**PROBLEM REQUIREMENTS**.
Write out every line of text in the listing below, word for word, and leave the pictures out of your answer.

**RECORD EXCERPTS**.

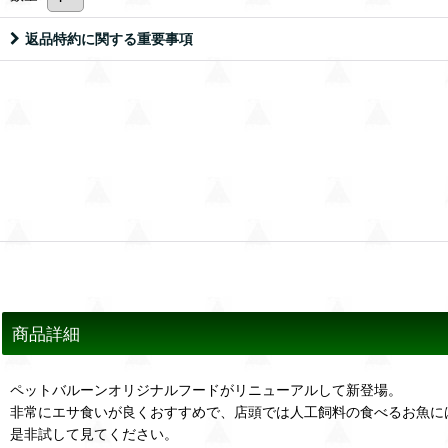
返品特約に関する重要事項
商品詳細
ペットバルーンオリジナルフードがリニューアルして新登場。
非常にエサ食いが良くおすすめで、店頭では人工飼料の食べるお魚に
是非試して見てください。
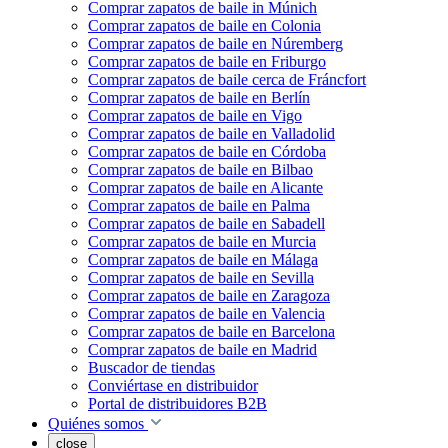
Comprar zapatos de baile in Múnich
Comprar zapatos de baile en Colonia
Comprar zapatos de baile en Núremberg
Comprar zapatos de baile en Friburgo
Comprar zapatos de baile cerca de Fráncfort
Comprar zapatos de baile en Berlín
Comprar zapatos de baile en Vigo
Comprar zapatos de baile en Valladolid
Comprar zapatos de baile en Córdoba
Comprar zapatos de baile en Bilbao
Comprar zapatos de baile en Alicante
Comprar zapatos de baile en Palma
Comprar zapatos de baile en Sabadell
Comprar zapatos de baile en Murcia
Comprar zapatos de baile en Málaga
Comprar zapatos de baile en Sevilla
Comprar zapatos de baile en Zaragoza
Comprar zapatos de baile en Valencia
Comprar zapatos de baile en Barcelona
Comprar zapatos de baile en Madrid
Buscador de tiendas
Conviértase en distribuidor
Portal de distribuidores B2B
Quiénes somos
close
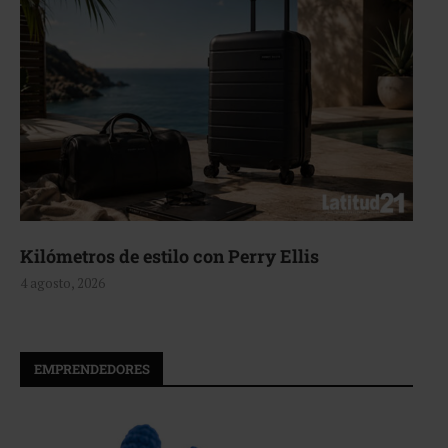
Kilómetros de estilo con Perry Ellis
4 agosto, 2026
EMPRENDEDORES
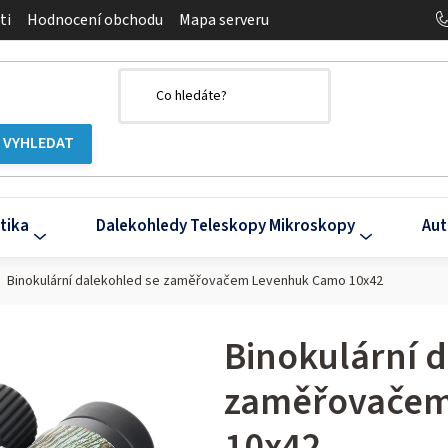
ti
Hodnocení obchodu
Mapa serveru
tika
Dalekohledy Teleskopy Mikroskopy
Aut
Binokulární dalekohled se zaměřovačem Levenhuk Camo 10x42
Binokulární 
zaměřovačem
10x42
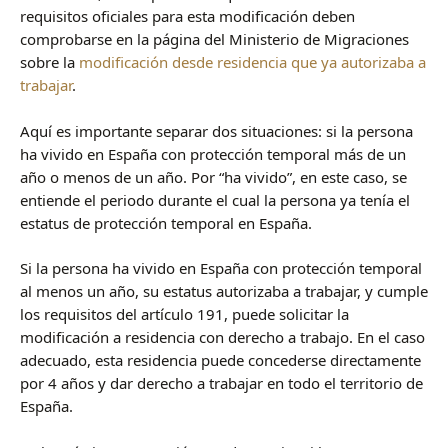
requisitos oficiales para esta modificación deben
comprobarse en la página del Ministerio de Migraciones
sobre la
modificación desde residencia que ya autorizaba a
trabajar
.
Aquí es importante separar dos situaciones: si la persona
ha vivido en España con protección temporal más de un
año o menos de un año. Por “ha vivido”, en este caso, se
entiende el periodo durante el cual la persona ya tenía el
estatus de protección temporal en España.
Si la persona ha vivido en España con protección temporal
al menos un año, su estatus autorizaba a trabajar, y cumple
los requisitos del artículo 191, puede solicitar la
modificación a residencia con derecho a trabajo. En el caso
adecuado, esta residencia puede concederse directamente
por 4 años y dar derecho a trabajar en todo el territorio de
España.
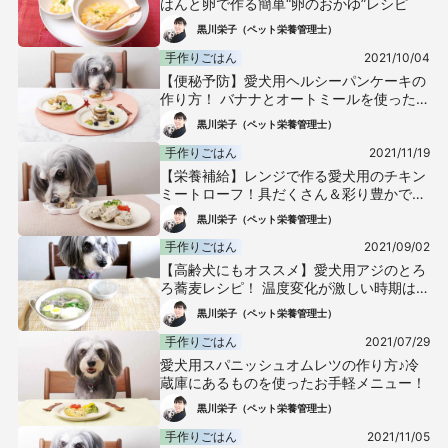
はんと卵で作る簡単“卵のおかゆ”レシピ
黒川栄子（ペット栄養管理士）
手作りごはん
2021/10/04
【便秘予防】愛犬用ヘルシーパンケーキの
作り方！ バナナとオートミールを使った食
物繊維たっぷりメニュー
黒川栄子（ペット栄養管理士）
手作りごはん
2021/11/19
【栄養補給】レンジで作る愛犬用のチキン
ミートローフ！具だくさん＆彩り豊かでク
リスマスやお正月にもおすすめ♪
黒川栄子（ペット栄養管理士）
手作りごはん
2021/09/02
【高齢犬にもオススメ】愛犬用アジのとろ
ろ蕎麦レシピ！ 温度変化が激しい時期は胃
腸の調子を整えてあげよう♪
黒川栄子（ペット栄養管理士）
手作りごはん
2021/07/29
愛犬用スパニッシュオムレツの作り方♪冷
蔵庫にあるものを使ったお手軽メニュー！
黒川栄子（ペット栄養管理士）
手作りごはん
2021/11/05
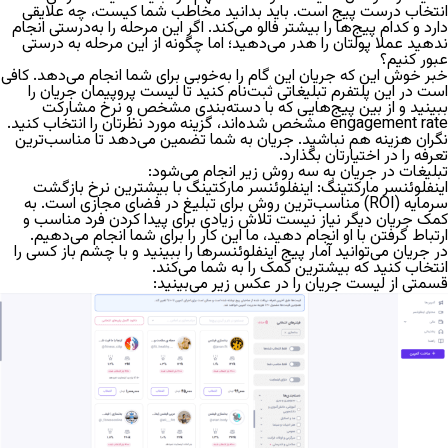
انتخاب درست پیج است. باید بدانید مخاطب شما کیست، چه علایقی
دارد و کدام پیج‌ها را بیشتر فالو می‌کند. اگر این مرحله را به‌درستی انجام
ندهید عملا پولتان را هدر می‌دهید؛
اما چگونه از این مرحله به درستی
عبور کنیم؟
خبر خوش این که جریان این گام را به‌خوبی برای شما انجام می‌دهد. کافی
است در این پلتفرم تبلیغاتی ثبت‌نام کنید تا لیست پر‌و‌پیمان جریان را
ببینید و از بین پیج‌هایی که با دسته‌بندی مشخص و نرخ مشارکت
engagement rate مشخص شده‌اند، گزینه مورد نظرتان را انتخاب کنید.
نگران هزینه هم نباشید. جریان به شما تضمین می‌دهد تا مناسب‌ترین
تعرفه را در اختیارتان بگذارد.
تبلیغات در جریان به سه روش زیر انجام می‌شود:
اینفلوئنسر مارکتینگ:
اینفلوئنسر مارکتینگ
با بیشترین نرخ بازگشت
سرمایه (ROI) مناسب‌ترین روش برای تبلیغ در فضای مجازی است. به
کمک جریان دیگر نیاز نیست تلاش زیادی برای پیدا کردن فرد مناسب و
ارتباط گرفتن با او انجام دهید، ما این کار را برای شما انجام می‌دهیم.
در جریان می‌توانید آمار پیج اینفلوئنسرها را ببینید و با چشم باز کسی را
انتخاب کنید که بیشترین کمک را به شما می‌کند.
قسمتی از لیست جریان را در عکس زیر می‌بینید:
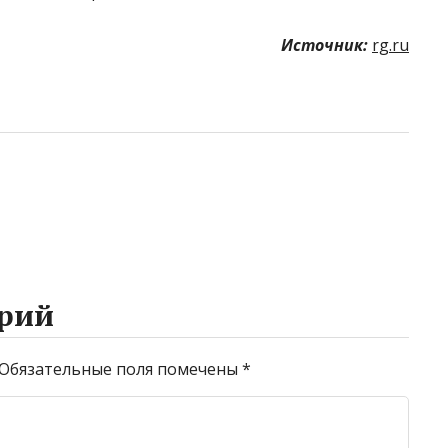
Источник:
rg.ru
рий
Обязательные поля помечены
*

**TASK RESULT**.
返品特約に関する重要事項
商品詳細
ペットバルーンオリジナルフードがリニューアルして新登場。
非常にエサ食いが良くおすすめで、店頭では人工飼料の食べるお魚に
是非試して見てください。
Comprar zapatos de baile in Múnich
Comprar zapatos de baile en Colonia
Comprar zapatos de baile en Núremberg
Comprar zapatos de baile en Friburgo
Comprar zapatos de baile cerca de Fráncfort
Comprar zapatos de baile en Berlín
Comprar zapatos de baile en Vigo
Comprar zapatos de baile en Valladolid
Comprar zapatos de baile en Córdoba
Comprar zapatos de baile en Bilbao
Comprar zapatos de baile en Alicante
Comprar zapatos de baile en Palma
Comprar zapatos de baile en Sabadell
Comprar zapatos de baile en Murcia
Comprar zapatos de baile en Málaga
Comprar zapatos de baile en Sevilla
Comprar zapatos de baile en Zaragoza
Comprar zapatos de baile en Valencia
Comprar zapatos de baile en Barcelona
Comprar zapatos de baile en Madrid
Buscador de tiendas
Conviértase en distribuidor
Portal de distribuidores B2B
Quiénes somos
close
Kilómetros de estilo con Perry Ellis
4 agosto, 2026
EMPRENDEDORES
ti
Hodnocení obchodu
Mapa serveru
tika
Dalekohledy Teleskopy Mikroskopy
Aut
Binokulární dalekohled se zaměřovačem Levenhuk Camo 10x42
Binokulární 
zaměřovačem
10x42
requisitos oficiales para esta modificación deben
comprobarse en la página del Ministerio de Migraciones
sobre la
modificación desde residencia que ya autorizaba a
trabajar
.
Aquí es importante separar dos situaciones: si la persona
ha vivido en España con protección temporal más de un
año o menos de un año. Por “ha vivido”, en este caso, se
entiende el periodo durante el cual la persona ya tenía el
estatus de protección temporal en España.
Si la persona ha vivido en España con protección temporal
al menos un año, su estatus autorizaba a trabajar, y cumple
los requisitos del artículo 191, puede solicitar la
modificación a residencia con derecho a trabajo. En el caso
adecuado, esta residencia puede concederse directamente
por 4 años y dar derecho a trabajar en todo el territorio de
España.
はんと卵で作る簡単“卵のおかゆ”レシピ
黒川栄子（ペット栄養管理士）
手作りごはん
2021/10/04
【便秘予防】愛犬用ヘルシーパンケーキの
作り方！ バナナとオートミールを使った食
物繊維たっぷりメニュー
黒川栄子（ペット栄養管理士）
手作りごはん
2021/11/19
【栄養補給】レンジで作る愛犬用のチキン
ミートローフ！具だくさん＆彩り豊かでク
リスマスやお正月にもおすすめ♪
黒川栄子（ペット栄養管理士）
手作りごはん
2021/09/02
【高齢犬にもオススメ】愛犬用アジのとろ
ろ蕎麦レシピ！ 温度変化が激しい時期は胃
腸の調子を整えてあげよう♪
黒川栄子（ペット栄養管理士）
手作りごはん
2021/07/29
愛犬用スパニッシュオムレツの作り方♪冷
蔵庫にあるものを使ったお手軽メニュー！
黒川栄子（ペット栄養管理士）
手作りごはん
2021/11/05
انتخاب درست پیج است. باید بدانید مخاطب شما کیست، چه علایقی
دارد و کدام پیج‌ها را بیشتر فالو می‌کند. اگر این مرحله را به‌درستی انجام
ندهید عملا پولتان را هدر می‌دهید؛
اما چگونه از این مرحله به درستی
عبور کنیم؟
خبر خوش این که جریان این گام را به‌خوبی برای شما انجام می‌دهد. کافی
است در این پلتفرم تبلیغاتی ثبت‌نام کنید تا لیست پر‌و‌پیمان جریان را
ببینید و از بین پیج‌هایی که با دسته‌بندی مشخص و نرخ مشارکت
engagement rate مشخص شده‌اند، گزینه مورد نظرتان را انتخاب کنید.
نگران هزینه هم نباشید. جریان به شما تضمین می‌دهد تا مناسب‌ترین
تعرفه را در اختیارتان بگذارد.
تبلیغات در جریان به سه روش زیر انجام می‌شود:
اینفلوئنسر مارکتینگ:
اینفلوئنسر مارکتینگ
با بیشترین نرخ بازگشت
سرمایه (ROI) مناسب‌ترین روش برای تبلیغ در فضای مجازی است. به
کمک جریان دیگر نیاز نیست تلاش زیادی برای پیدا کردن فرد مناسب و
ارتباط گرفتن با او انجام دهید، ما این کار را برای شما انجام می‌دهیم.
در جریان می‌توانید آمار پیج اینفلوئنسرها را ببینید و با چشم باز کسی را
انتخاب کنید که بیشترین کمک را به شما می‌کند.
قسمتی از لیست جریان را در عکس زیر می‌بینید:
Источник:
rg.ru
рий
Обязательные поля помечены
*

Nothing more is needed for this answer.